Extracted page text data:

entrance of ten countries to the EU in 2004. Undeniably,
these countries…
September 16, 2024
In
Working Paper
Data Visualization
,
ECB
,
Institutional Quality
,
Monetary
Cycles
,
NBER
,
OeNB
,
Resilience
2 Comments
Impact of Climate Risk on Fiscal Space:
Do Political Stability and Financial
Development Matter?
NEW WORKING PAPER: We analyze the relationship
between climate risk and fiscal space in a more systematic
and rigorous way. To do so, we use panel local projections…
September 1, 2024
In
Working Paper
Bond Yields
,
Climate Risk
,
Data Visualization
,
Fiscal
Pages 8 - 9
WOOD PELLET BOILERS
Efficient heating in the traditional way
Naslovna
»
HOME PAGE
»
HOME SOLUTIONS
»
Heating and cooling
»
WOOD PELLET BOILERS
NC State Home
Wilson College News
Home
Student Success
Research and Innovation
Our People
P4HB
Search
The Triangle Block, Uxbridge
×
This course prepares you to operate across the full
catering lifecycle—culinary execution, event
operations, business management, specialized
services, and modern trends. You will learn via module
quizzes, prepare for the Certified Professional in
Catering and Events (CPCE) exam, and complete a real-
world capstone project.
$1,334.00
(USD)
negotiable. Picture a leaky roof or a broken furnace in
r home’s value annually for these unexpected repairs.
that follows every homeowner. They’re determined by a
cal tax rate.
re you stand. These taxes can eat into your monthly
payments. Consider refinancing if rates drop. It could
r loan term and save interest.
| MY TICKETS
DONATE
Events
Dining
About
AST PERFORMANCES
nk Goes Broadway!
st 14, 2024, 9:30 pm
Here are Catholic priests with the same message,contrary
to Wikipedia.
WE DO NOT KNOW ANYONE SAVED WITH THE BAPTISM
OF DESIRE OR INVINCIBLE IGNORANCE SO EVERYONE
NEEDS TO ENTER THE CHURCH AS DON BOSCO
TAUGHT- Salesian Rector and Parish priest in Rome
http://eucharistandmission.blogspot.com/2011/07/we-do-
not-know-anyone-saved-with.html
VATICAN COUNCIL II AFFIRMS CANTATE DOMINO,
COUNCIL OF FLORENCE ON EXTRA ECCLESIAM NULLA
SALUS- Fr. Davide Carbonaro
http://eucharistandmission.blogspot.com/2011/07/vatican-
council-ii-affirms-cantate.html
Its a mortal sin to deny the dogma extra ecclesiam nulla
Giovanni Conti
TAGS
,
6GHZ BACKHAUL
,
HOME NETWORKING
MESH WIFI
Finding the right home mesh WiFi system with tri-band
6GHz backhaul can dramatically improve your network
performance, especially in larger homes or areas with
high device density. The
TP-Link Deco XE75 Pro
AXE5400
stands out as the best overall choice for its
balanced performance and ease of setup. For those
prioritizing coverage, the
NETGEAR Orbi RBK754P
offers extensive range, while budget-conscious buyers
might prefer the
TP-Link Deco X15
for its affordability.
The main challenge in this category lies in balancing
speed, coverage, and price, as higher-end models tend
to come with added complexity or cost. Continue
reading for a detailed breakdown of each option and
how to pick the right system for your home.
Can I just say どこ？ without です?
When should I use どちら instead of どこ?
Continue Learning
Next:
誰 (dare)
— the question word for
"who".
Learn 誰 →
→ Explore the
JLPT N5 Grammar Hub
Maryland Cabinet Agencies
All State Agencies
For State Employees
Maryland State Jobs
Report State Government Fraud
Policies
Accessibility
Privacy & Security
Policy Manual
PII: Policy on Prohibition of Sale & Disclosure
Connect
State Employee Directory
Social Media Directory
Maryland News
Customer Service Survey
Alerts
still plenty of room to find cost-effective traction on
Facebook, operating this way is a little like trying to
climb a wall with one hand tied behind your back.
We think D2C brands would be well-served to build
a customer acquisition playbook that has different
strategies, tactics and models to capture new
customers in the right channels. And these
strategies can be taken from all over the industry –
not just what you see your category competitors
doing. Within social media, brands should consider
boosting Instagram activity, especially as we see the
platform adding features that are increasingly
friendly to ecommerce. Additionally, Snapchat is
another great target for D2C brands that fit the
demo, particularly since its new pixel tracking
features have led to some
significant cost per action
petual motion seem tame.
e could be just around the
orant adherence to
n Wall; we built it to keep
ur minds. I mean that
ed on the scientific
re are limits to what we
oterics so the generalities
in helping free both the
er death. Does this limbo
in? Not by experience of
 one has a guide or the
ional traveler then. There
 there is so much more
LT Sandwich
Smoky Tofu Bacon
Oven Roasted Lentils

### PROBLEM TO SOLVE:
Take the entries and copy them out exactly.

### ANSWER:
entrance of ten countries to the EU in 2004. Undeniably,
these countries…
September 16, 2024
In
Working Paper
Data Visualization
,
ECB
,
Institutional Quality
,
Monetary
Cycles
,
NBER
,
OeNB
,
Resilience
2 Comments
Impact of Climate Risk on Fiscal Space:
Do Political Stability and Financial
Development Matter?
NEW WORKING PAPER: We analyze the relationship
between climate risk and fiscal space in a more systematic
and rigorous way. To do so, we use panel local projections…
September 1, 2024
In
Working Paper
Bond Yields
,
Climate Risk
,
Data Visualization
,
Fiscal
Pages 8 - 9
WOOD PELLET BOILERS
Efficient heating in the traditional way
Naslovna
»
HOME PAGE
»
HOME SOLUTIONS
»
Heating and cooling
»
WOOD PELLET BOILERS
NC State Home
Wilson College News
Home
Student Success
Research and Innovation
Our People
P4HB
Search
The Triangle Block, Uxbridge
×
This course prepares you to operate across the full
catering lifecycle—culinary execution, event
operations, business management, specialized
services, and modern trends. You will learn via module
quizzes, prepare for the Certified Professional in
Catering and Events (CPCE) exam, and complete a real-
world capstone project.
$1,334.00
(USD)
negotiable. Picture a leaky roof or a broken furnace in
r home’s value annually for these unexpected repairs.
that follows every homeowner. They’re determined by a
cal tax rate.
re you stand. These taxes can eat into your monthly
payments. Consider refinancing if rates drop. It could
r loan term and save interest.
| MY TICKETS
DONATE
Events
Dining
About
AST PERFORMANCES
nk Goes Broadway!
st 14, 2024, 9:30 pm
Here are Catholic priests with the same message,contrary
to Wikipedia.
WE DO NOT KNOW ANYONE SAVED WITH THE BAPTISM
OF DESIRE OR INVINCIBLE IGNORANCE SO EVERYONE
NEEDS TO ENTER THE CHURCH AS DON BOSCO
TAUGHT- Salesian Rector and Parish priest in Rome
http://eucharistandmission.blogspot.com/2011/07/we-do-
not-know-anyone-saved-with.html
VATICAN COUNCIL II AFFIRMS CANTATE DOMINO,
COUNCIL OF FLORENCE ON EXTRA ECCLESIAM NULLA
SALUS- Fr. Davide Carbonaro
http://eucharistandmission.blogspot.com/2011/07/vatican-
council-ii-affirms-cantate.html
Its a mortal sin to deny the dogma extra ecclesiam nulla
Giovanni Conti
TAGS
,
6GHZ BACKHAUL
,
HOME NETWORKING
MESH WIFI
Finding the right home mesh WiFi system with tri-band
6GHz backhaul can dramatically improve your network
performance, especially in larger homes or areas with
high device density. The
TP-Link Deco XE75 Pro
AXE5400
stands out as the best overall choice for its
balanced performance and ease of setup. For those
prioritizing coverage, the
NETGEAR Orbi RBK754P
offers extensive range, while budget-conscious buyers
might prefer the
TP-Link Deco X15
for its affordability.
The main challenge in this category lies in balancing
speed, coverage, and price, as higher-end models tend
to come with added complexity or cost. Continue
reading for a detailed breakdown of each option and
how to pick the right system for your home.
Can I just say どこ？ without です?
When should I use どちら instead of どこ?
Continue Learning
Next:
誰 (dare)
— the question word for
"who".
Learn 誰 →
→ Explore the
JLPT N5 Grammar Hub
Maryland Cabinet Agencies
All State Agencies
For State Employees
Maryland State Jobs
Report State Government Fraud
Policies
Accessibility
Privacy & Security
Policy Manual
PII: Policy on Prohibition of Sale & Disclosure
Connect
State Employee Directory
Social Media Directory
Maryland News
Customer Service Survey
Alerts
still plenty of room to find cost-effective traction on
Facebook, operating this way is a little like trying to
climb a wall with one hand tied behind your back.
We think D2C brands would be well-served to build
a customer acquisition playbook that has different
strategies, tactics and models to capture new
customers in the right channels. And these
strategies can be taken from all over the industry –
not just what you see your category competitors
doing. Within social media, brands should consider
boosting Instagram activity, especially as we see the
platform adding features that are increasingly
friendly to ecommerce. Additionally, Snapchat is
another great target for D2C brands that fit the
demo, particularly since its new pixel tracking
features have led to some
significant cost per action
petual motion seem tame.
e could be just around the
orant adherence to
n Wall; we built it to keep
ur minds. I mean that
ed on the scientific
re are limits to what we
oterics so the generalities
in helping free both the
er death. Does this limbo
in? Not by experience of
 one has a guide or the
ional traveler then. There
 there is so much more
LT Sandwich
Smoky Tofu Bacon
Oven Roasted Lentils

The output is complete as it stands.